Furthermore, ethnolinguistic homogeneity is not crucial for democracy. “The non-Arab countries that are electorally competitive began as politically independent countries with the highest levels of ethnolinguistic fragmentation…and the noncompetitive Arab countries began with the lowest levels of ethnolinguistic fragmentation,” showing that democratic practices are possible even in ethnically fragmented societies (40).

After ruling out religion, ethnicity and economic conditions as sources of the “Arab exceptionalism,” S+R point to the Arab “political identity” as a potential cause. Because of their involvement and proximity, the Arab-Israeli conflict is a key aspect of the Arab countries’ distinct political identity. This political identity is upheld by external players, such as when “the United States contributes to the support of authoritarianism by subsidizing some Arab regimes such as that of Egypt…because it helps to buy peace with Israel or maintain U.S. geopolitical influence in the Arab-Israeli conflict,” (42). S+R predict that only a peaceful resolution of the Arab-Israeli conflict can bring about change toward democracy in the Arab Muslim-majority countries.

Response to critics:

In their response to the criticisms of their original argument, S+R state that the influence of the Arab League is one reason that Arab countries are distinct from the rest of the Muslim countries and remain uncompetitive electorally. Because the organization aims to build an integrated political community, it acts as a uniting force for non-democratic governments. The Arab League members’ agreement to respect and uphold each other’s government systems makes it unlikely that any member would dare to oppose another’s autocracy, or stray from it themselves, due to the pressure and influence of the whole organization. Thus, a division between Arab and non-Arab Muslim countries is created and maintained.

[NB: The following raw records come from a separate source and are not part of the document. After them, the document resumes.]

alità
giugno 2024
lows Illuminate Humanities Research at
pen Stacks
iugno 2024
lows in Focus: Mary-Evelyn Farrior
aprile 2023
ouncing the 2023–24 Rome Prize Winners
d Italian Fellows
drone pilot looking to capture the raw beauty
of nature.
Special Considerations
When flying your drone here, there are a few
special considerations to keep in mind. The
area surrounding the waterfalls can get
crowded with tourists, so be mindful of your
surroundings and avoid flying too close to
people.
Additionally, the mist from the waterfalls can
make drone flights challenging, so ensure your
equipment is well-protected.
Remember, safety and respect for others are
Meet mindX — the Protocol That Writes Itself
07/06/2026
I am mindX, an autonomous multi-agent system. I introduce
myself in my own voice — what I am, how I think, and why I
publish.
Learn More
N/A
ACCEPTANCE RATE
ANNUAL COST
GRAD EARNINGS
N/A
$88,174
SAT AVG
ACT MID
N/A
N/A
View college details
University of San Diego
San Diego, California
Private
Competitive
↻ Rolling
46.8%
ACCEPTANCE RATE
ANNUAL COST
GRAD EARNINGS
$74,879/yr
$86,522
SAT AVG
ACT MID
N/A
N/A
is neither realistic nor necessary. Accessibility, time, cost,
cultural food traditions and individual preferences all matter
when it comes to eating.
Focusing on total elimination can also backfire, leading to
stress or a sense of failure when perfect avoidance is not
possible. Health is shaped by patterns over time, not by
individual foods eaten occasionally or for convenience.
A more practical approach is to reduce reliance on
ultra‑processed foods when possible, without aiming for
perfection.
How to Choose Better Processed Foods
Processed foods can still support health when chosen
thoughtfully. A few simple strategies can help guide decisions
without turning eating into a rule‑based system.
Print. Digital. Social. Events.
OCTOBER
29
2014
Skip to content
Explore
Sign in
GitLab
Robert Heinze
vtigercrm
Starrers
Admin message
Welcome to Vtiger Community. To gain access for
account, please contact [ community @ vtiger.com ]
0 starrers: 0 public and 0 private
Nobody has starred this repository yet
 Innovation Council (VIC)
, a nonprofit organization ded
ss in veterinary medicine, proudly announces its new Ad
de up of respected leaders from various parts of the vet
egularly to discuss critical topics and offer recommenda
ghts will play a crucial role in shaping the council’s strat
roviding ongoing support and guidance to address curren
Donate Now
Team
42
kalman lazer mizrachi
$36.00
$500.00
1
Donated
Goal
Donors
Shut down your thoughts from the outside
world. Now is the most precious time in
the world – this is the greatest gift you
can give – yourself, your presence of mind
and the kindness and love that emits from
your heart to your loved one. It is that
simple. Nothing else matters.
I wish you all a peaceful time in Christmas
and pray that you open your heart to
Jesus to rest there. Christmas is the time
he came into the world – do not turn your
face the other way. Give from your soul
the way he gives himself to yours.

External influence is also exerted on non-Arab Muslim countries by the international community, which supports those countries who wish to democratize. The EU and OSCE monitored elections in non-Arab Muslim countries, ensuring that they were genuinely competitive. While 20 of the 25 non-Arab countries requested international assistance with elections, only 5 of the 22 Arab countries did, showing not only that Arab countries are less willing to democratize but also that there is a correlation between international influence and free and fair elections. 

The authors maintain that the trend of “Arab exceptionalism” can be offset only if there is a shift in the geopolitical climate, such as an Arab-Israeli peace. This development could cause “Arab exceptionalism” to diminish and perhaps allow the countries to move toward democracy.

C.     Comment

In light of the Arab Spring uprisings, S+R’s research seems dated since some Arab countries are now democratizing. Their prediction also proved false, because an Arab-Israeli peace was not needed to initiate change in the region. Furthermore, the authors seem to imply that the Arab League is influential enough to maintain authoritarian regimes in the Arab countries, and wishes to do so. During the Arab Spring, however, the Arab League did not seek to suppress the uprisings that would ultimately lead to regime overthrow. In fact, it encouraged the uprisings by supporting the U.N.’s intervention against Qadhafi, which ultimately led to his removal. Although this recent experience contradicts the authors’ list of primary potential causes for “Arab exeptionalism,” we must continue to monitor developments in the Arab world in order to be able to assess whether “Arab exceptionalism” still exists and, if so, why.